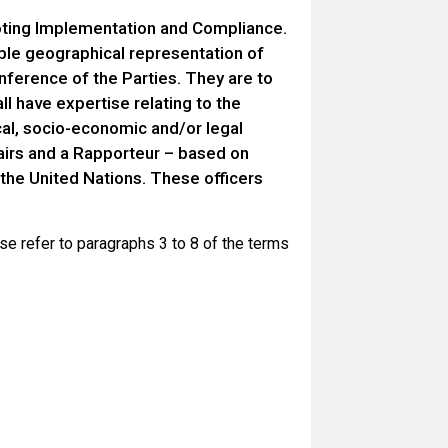
ting Implementation and Compliance.
le geographical representation of
nference of the Parties. They are to
ll have expertise relating to the
ical, socio-economic and/or legal
chairs and a Rapporteur – based on
 the United Nations. These officers
e refer to paragraphs 3 to 8 of the terms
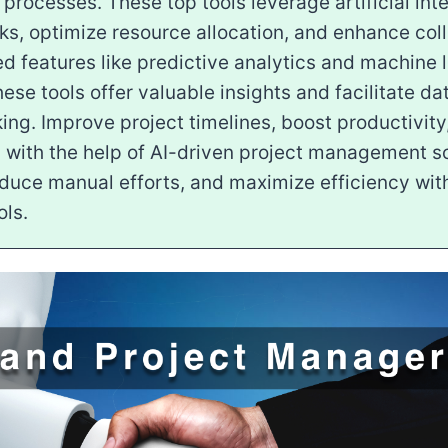
ocesses. These top tools leverage artificial inte
s, optimize resource allocation, and enhance coll
 features like predictive analytics and machine 
hese tools offer valuable insights and facilitate d
ng. Improve project timelines, boost productivity
s with the help of AI-driven project management so
educe manual efforts, and maximize efficiency wit
ols.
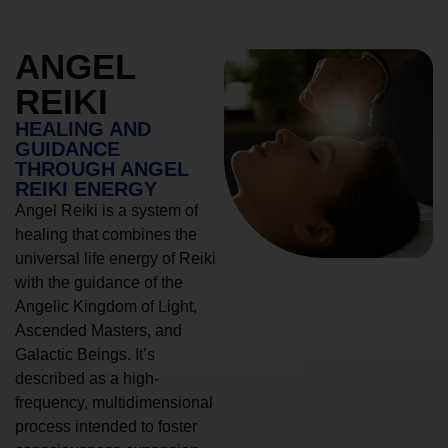
ANGEL
REIKI
HEALING AND
GUIDANCE
THROUGH ANGEL
REIKI ENERGY
Angel Reiki is a system of
healing that combines the
universal life energy of Reiki
with the guidance of the
Angelic Kingdom of Light,
Ascended Masters, and
Galactic Beings. It’s
described as a high-
frequency, multidimensional
process intended to foster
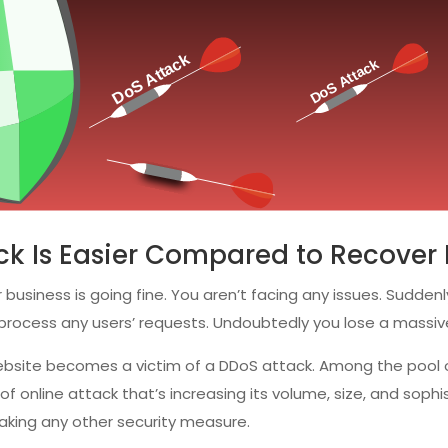
k Is Easier Compared to Recover 
 business is going fine. You aren’t facing any issues. Sudden
o process any users’ requests. Undoubtedly you lose a massi
 website becomes a victim of a DDoS attack. Among the pool
 of online attack that’s increasing its volume, size, and soph
taking any other security measure.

+---+

#### [TASK PROMPT]
Going back to the data above, write out everything from the line with "ical, socio-economic and/or legal" down to the line with "REIKI ENERGY", both included, leaving every picture out.

#### [THE ANSWER]
ical, socio-economic and/or legal
chairs and a Rapporteur – based on
 the United Nations. These officers
e refer to paragraphs 3 to 8 of the terms
ocesses. These top tools leverage artificial inte
s, optimize resource allocation, and enhance coll
 features like predictive analytics and machine 
hese tools offer valuable insights and facilitate d
ng. Improve project timelines, boost productivity
s with the help of AI-driven project management so
educe manual efforts, and maximize efficiency wit
ols.
ANGEL
REIKI
HEALING AND
GUIDANCE
THROUGH ANGEL
REIKI ENERGY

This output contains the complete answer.